• EXERCISE DIRECTIONS: Word for word, give the listing below again.

• TASK MATERIAL:
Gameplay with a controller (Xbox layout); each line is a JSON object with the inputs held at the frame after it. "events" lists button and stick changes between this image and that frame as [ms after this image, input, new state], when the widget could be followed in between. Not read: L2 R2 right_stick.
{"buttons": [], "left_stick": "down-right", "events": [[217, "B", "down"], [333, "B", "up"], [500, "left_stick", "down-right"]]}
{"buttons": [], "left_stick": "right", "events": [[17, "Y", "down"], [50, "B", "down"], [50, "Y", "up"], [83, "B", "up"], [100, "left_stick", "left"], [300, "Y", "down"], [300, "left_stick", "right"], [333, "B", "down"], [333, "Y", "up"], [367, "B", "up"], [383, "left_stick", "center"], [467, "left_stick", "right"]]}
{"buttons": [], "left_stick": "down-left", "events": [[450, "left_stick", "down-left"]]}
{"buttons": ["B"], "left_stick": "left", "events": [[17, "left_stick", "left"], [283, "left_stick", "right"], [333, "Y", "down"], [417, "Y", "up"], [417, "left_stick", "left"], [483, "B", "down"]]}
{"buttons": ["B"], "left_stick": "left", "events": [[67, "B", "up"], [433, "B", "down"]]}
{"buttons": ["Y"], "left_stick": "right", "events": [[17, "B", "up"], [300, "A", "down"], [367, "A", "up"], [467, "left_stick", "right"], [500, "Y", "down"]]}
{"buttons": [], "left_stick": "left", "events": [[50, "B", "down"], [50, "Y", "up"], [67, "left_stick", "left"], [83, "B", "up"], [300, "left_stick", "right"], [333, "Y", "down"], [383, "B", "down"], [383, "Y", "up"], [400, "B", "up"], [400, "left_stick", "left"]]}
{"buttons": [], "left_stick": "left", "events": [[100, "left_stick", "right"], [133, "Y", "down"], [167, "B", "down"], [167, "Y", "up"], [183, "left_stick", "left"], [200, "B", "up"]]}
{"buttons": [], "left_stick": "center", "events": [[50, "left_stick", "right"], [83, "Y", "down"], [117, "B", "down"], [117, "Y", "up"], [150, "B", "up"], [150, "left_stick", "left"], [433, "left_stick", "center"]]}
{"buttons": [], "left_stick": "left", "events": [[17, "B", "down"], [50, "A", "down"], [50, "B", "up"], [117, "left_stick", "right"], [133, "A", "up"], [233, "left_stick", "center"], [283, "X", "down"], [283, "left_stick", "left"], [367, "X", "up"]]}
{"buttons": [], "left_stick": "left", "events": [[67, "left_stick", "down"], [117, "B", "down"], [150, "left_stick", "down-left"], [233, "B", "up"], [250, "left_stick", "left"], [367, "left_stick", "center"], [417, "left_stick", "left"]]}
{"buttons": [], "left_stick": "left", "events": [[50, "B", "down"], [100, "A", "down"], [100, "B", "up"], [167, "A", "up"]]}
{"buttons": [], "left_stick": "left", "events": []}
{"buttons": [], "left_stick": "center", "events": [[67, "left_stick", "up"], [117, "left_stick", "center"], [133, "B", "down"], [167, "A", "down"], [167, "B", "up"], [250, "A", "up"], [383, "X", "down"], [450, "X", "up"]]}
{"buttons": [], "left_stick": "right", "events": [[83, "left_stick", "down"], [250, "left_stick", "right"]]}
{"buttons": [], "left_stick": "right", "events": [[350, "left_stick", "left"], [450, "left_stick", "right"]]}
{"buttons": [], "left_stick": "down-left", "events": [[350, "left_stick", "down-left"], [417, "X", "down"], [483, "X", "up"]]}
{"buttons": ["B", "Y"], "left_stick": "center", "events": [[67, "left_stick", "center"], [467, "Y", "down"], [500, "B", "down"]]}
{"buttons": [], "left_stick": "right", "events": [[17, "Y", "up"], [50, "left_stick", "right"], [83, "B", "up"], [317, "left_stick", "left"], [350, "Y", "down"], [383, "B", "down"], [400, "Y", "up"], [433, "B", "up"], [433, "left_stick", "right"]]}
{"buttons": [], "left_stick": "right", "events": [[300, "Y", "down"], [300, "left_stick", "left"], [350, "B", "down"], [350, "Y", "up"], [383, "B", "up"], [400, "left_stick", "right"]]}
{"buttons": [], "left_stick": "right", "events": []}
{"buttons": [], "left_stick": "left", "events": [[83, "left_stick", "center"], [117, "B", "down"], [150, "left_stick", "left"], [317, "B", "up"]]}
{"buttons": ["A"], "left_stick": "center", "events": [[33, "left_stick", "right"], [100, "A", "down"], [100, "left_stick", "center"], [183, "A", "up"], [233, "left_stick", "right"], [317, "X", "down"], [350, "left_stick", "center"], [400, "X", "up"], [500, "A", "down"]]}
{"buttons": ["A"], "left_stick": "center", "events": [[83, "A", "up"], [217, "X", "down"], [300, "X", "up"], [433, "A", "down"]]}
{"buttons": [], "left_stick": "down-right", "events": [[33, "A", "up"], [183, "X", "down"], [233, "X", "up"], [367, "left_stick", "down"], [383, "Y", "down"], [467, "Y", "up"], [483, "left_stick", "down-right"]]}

• EXERCISE ANSWER:
Gameplay with a controller (Xbox layout); each line is a JSON object with the inputs held at the frame after it. "events" lists button and stick changes between this image and that frame as [ms after this image, input, new state], when the widget could be followed in between. Not read: L2 R2 right_stick.
{"buttons": [], "left_stick": "down-right", "events": [[217, "B", "down"], [333, "B", "up"], [500, "left_stick", "down-right"]]}
{"buttons": [], "left_stick": "right", "events": [[17, "Y", "down"], [50, "B", "down"], [50, "Y", "up"], [83, "B", "up"], [100, "left_stick", "left"], [300, "Y", "down"], [300, "left_stick", "right"], [333, "B", "down"], [333, "Y", "up"], [367, "B", "up"], [383, "left_stick", "center"], [467, "left_stick", "right"]]}
{"buttons": [], "left_stick": "down-left", "events": [[450, "left_stick", "down-left"]]}
{"buttons": ["B"], "left_stick": "left", "events": [[17, "left_stick", "left"], [283, "left_stick", "right"], [333, "Y", "down"], [417, "Y", "up"], [417, "left_stick", "left"], [483, "B", "down"]]}
{"buttons": ["B"], "left_stick": "left", "events": [[67, "B", "up"], [433, "B", "down"]]}
{"buttons": ["Y"], "left_stick": "right", "events": [[17, "B", "up"], [300, "A", "down"], [367, "A", "up"], [467, "left_stick", "right"], [500, "Y", "down"]]}
{"buttons": [], "left_stick": "left", "events": [[50, "B", "down"], [50, "Y", "up"], [67, "left_stick", "left"], [83, "B", "up"], [300, "left_stick", "right"], [333, "Y", "down"], [383, "B", "down"], [383, "Y", "up"], [400, "B", "up"], [400, "left_stick", "left"]]}
{"buttons": [], "left_stick": "left", "events": [[100, "left_stick", "right"], [133, "Y", "down"], [167, "B", "down"], [167, "Y", "up"], [183, "left_stick", "left"], [200, "B", "up"]]}
{"buttons": [], "left_stick": "center", "events": [[50, "left_stick", "right"], [83, "Y", "down"], [117, "B", "down"], [117, "Y", "up"], [150, "B", "up"], [150, "left_stick", "left"], [433, "left_stick", "center"]]}
{"buttons": [], "left_stick": "left", "events": [[17, "B", "down"], [50, "A", "down"], [50, "B", "up"], [117, "left_stick", "right"], [133, "A", "up"], [233, "left_stick", "center"], [283, "X", "down"], [283, "left_stick", "left"], [367, "X", "up"]]}
{"buttons": [], "left_stick": "left", "events": [[67, "left_stick", "down"], [117, "B", "down"], [150, "left_stick", "down-left"], [233, "B", "up"], [250, "left_stick", "left"], [367, "left_stick", "center"], [417, "left_stick", "left"]]}
{"buttons": [], "left_stick": "left", "events": [[50, "B", "down"], [100, "A", "down"], [100, "B", "up"], [167, "A", "up"]]}
{"buttons": [], "left_stick": "left", "events": []}
{"buttons": [], "left_stick": "center", "events": [[67, "left_stick", "up"], [117, "left_stick", "center"], [133, "B", "down"], [167, "A", "down"], [167, "B", "up"], [250, "A", "up"], [383, "X", "down"], [450, "X", "up"]]}
{"buttons": [], "left_stick": "right", "events": [[83, "left_stick", "down"], [250, "left_stick", "right"]]}
{"buttons": [], "left_stick": "right", "events": [[350, "left_stick", "left"], [450, "left_stick", "right"]]}
{"buttons": [], "left_stick": "down-left", "events": [[350, "left_stick", "down-left"], [417, "X", "down"], [483, "X", "up"]]}
{"buttons": ["B", "Y"], "left_stick": "center", "events": [[67, "left_stick", "center"], [467, "Y", "down"], [500, "B", "down"]]}
{"buttons": [], "left_stick": "right", "events": [[17, "Y", "up"], [50, "left_stick", "right"], [83, "B", "up"], [317, "left_stick", "left"], [350, "Y", "down"], [383, "B", "down"], [400, "Y", "up"], [433, "B", "up"], [433, "left_stick", "right"]]}
{"buttons": [], "left_stick": "right", "events": [[300, "Y", "down"], [300, "left_stick", "left"], [350, "B", "down"], [350, "Y", "up"], [383, "B", "up"], [400, "left_stick", "right"]]}
{"buttons": [], "left_stick": "right", "events": []}
{"buttons": [], "left_stick": "left", "events": [[83, "left_stick", "center"], [117, "B", "down"], [150, "left_stick", "left"], [317, "B", "up"]]}
{"buttons": ["A"], "left_stick": "center", "events": [[33, "left_stick", "right"], [100, "A", "down"], [100, "left_stick", "center"], [183, "A", "up"], [233, "left_stick", "right"], [317, "X", "down"], [350, "left_stick", "center"], [400, "X", "up"], [500, "A", "down"]]}
{"buttons": ["A"], "left_stick": "center", "events": [[83, "A", "up"], [217, "X", "down"], [300, "X", "up"], [433, "A", "down"]]}
{"buttons": [], "left_stick": "down-right", "events": [[33, "A", "up"], [183, "X", "down"], [233, "X", "up"], [367, "left_stick", "down"], [383, "Y", "down"], [467, "Y", "up"], [483, "left_stick", "down-right"]]}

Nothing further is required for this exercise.